Role and regulation of alveolar protein clearance in influenza virus-induced lung injury
Acute respiratory distress syndrome (ARDS), a common complication of influenza virus (IV) pneumonia, constitutes a significant disease burden with regard to both morbidity and mortality. A hallmark of ARDS is the functional disruption of the alveolar epithelial barrier leading to accumulation of protein-rich alveolar edema. Alveolar protein concentrations often reach 40‑90% of plasma levels, causing severe impairment of gas exchange and promoting deleterious alveolar remodeling, however, to date, no pharmacological therapies exist against this life-threatening condition.
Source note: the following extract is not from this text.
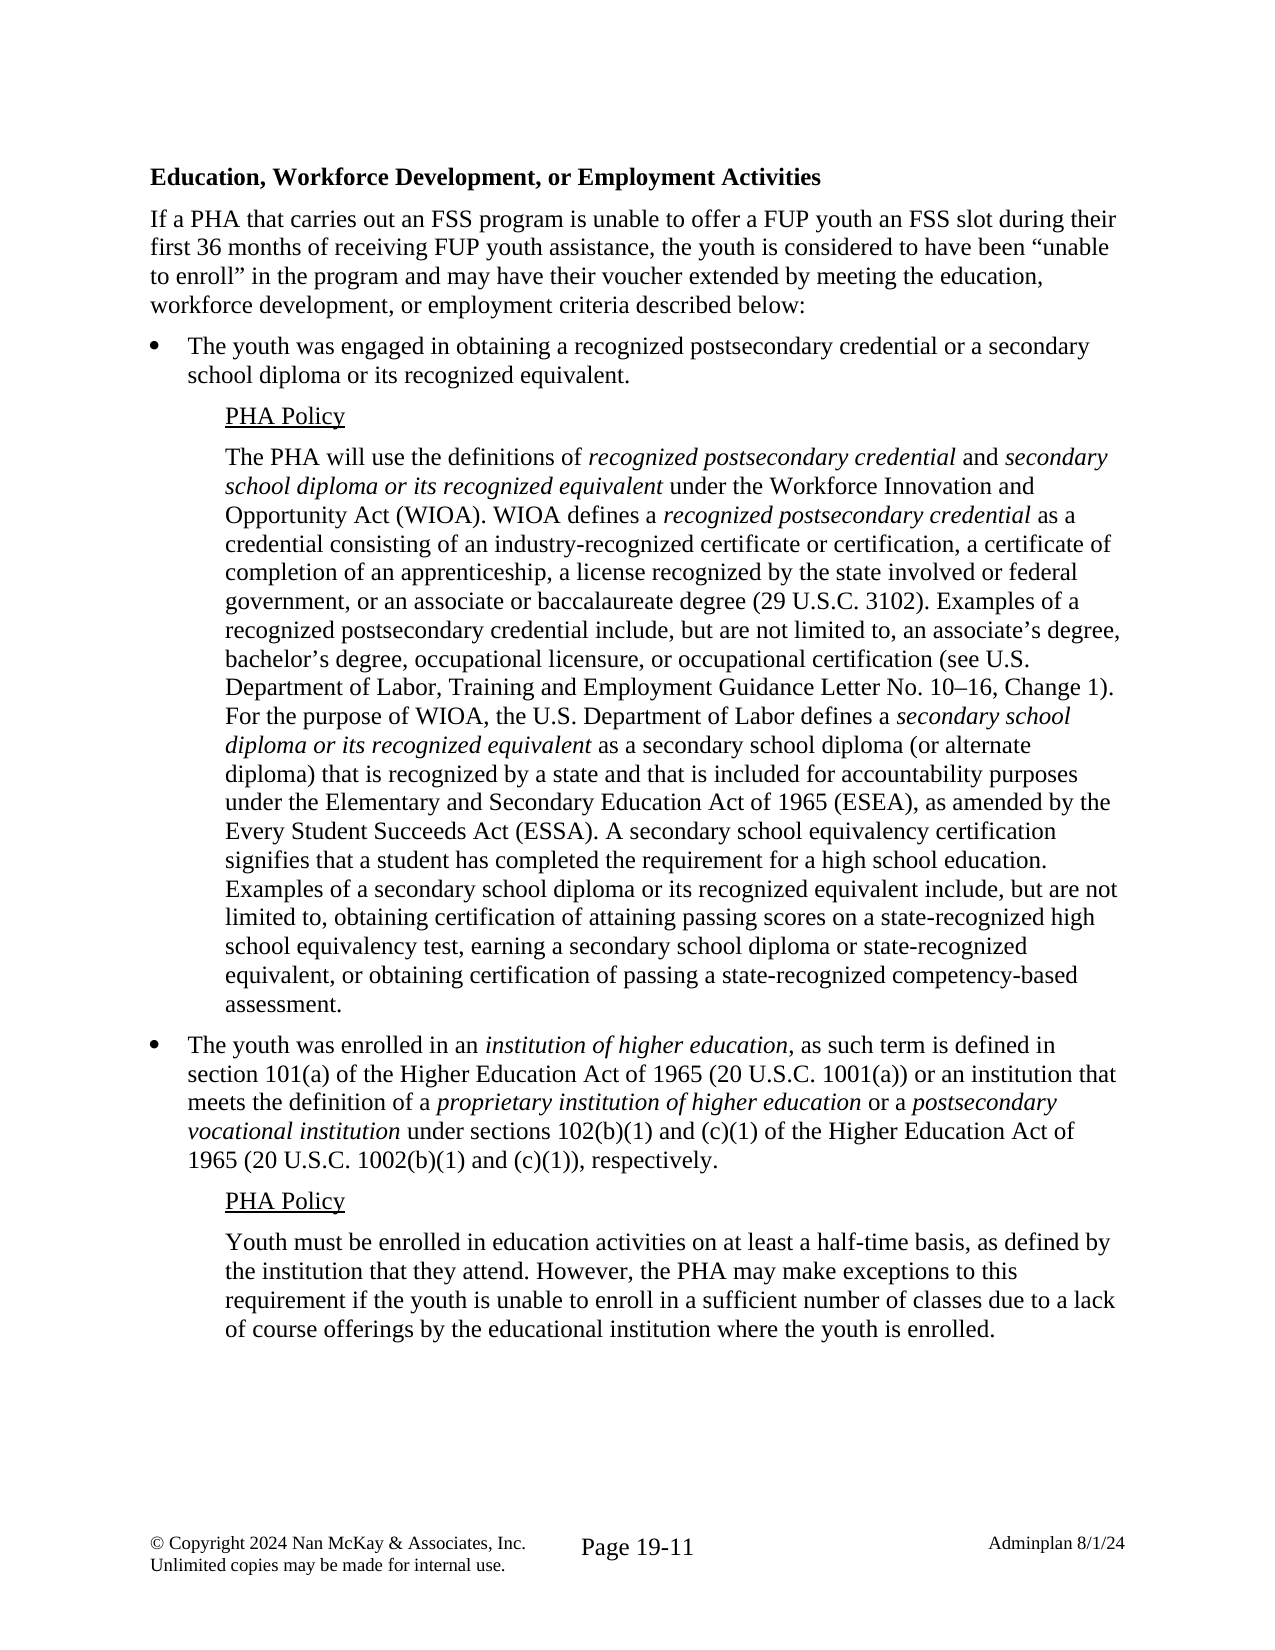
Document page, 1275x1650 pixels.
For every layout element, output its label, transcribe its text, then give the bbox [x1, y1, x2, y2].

It is well established that clearance of the excess alveolar protein is critical for survival. Protein removal is an active process across the epithelial layercell and is mediated in part by the multi-ligand receptor, megalin. We recently showed established that megalin-mediated protein transport is significantly impaired when lung epithelial cells are treated with bronchoalveolar lavage fluids from patients with IV-induced ARDS. Using infection models of primary rat, murine and human lung cells, transgenic mice, models of isolated ventilated murine lungs allowing protein reabsorption analysies in real-time, together with a Drosophila-based approach allowing direct visualization of protein traffficking and identification of regulatory networks of protein clearance by genome-wide RNAi-mediated gene inactivation selectively in the airways, the project aims to
i) define the molecular mechanisms impairing megalin function and protein transport processes in the IV-infected alveolar epithelium,
ii) investigate the mechanisms impairing protein clearance in a murine model of IV-induced ALI, and
iii) elucidate the regulatory networks of endocytosis traffic to be explored for their relevance for protein clearance in mammalian lungs under physiological and pathological conditions.
Since restoring the ability of the alveolar epithelium to remove excess protein content after IV-induced lung injury may prevent deleterious remodeling and thus could be employed as a therapeutic mean, the ultimate goal of this project is to assess the role and regulation of molecules involved in protein transport in the pathogenesis of the disease, and to evaluate interventions to rescue protein clearance processes as potential novel therapeutic approach.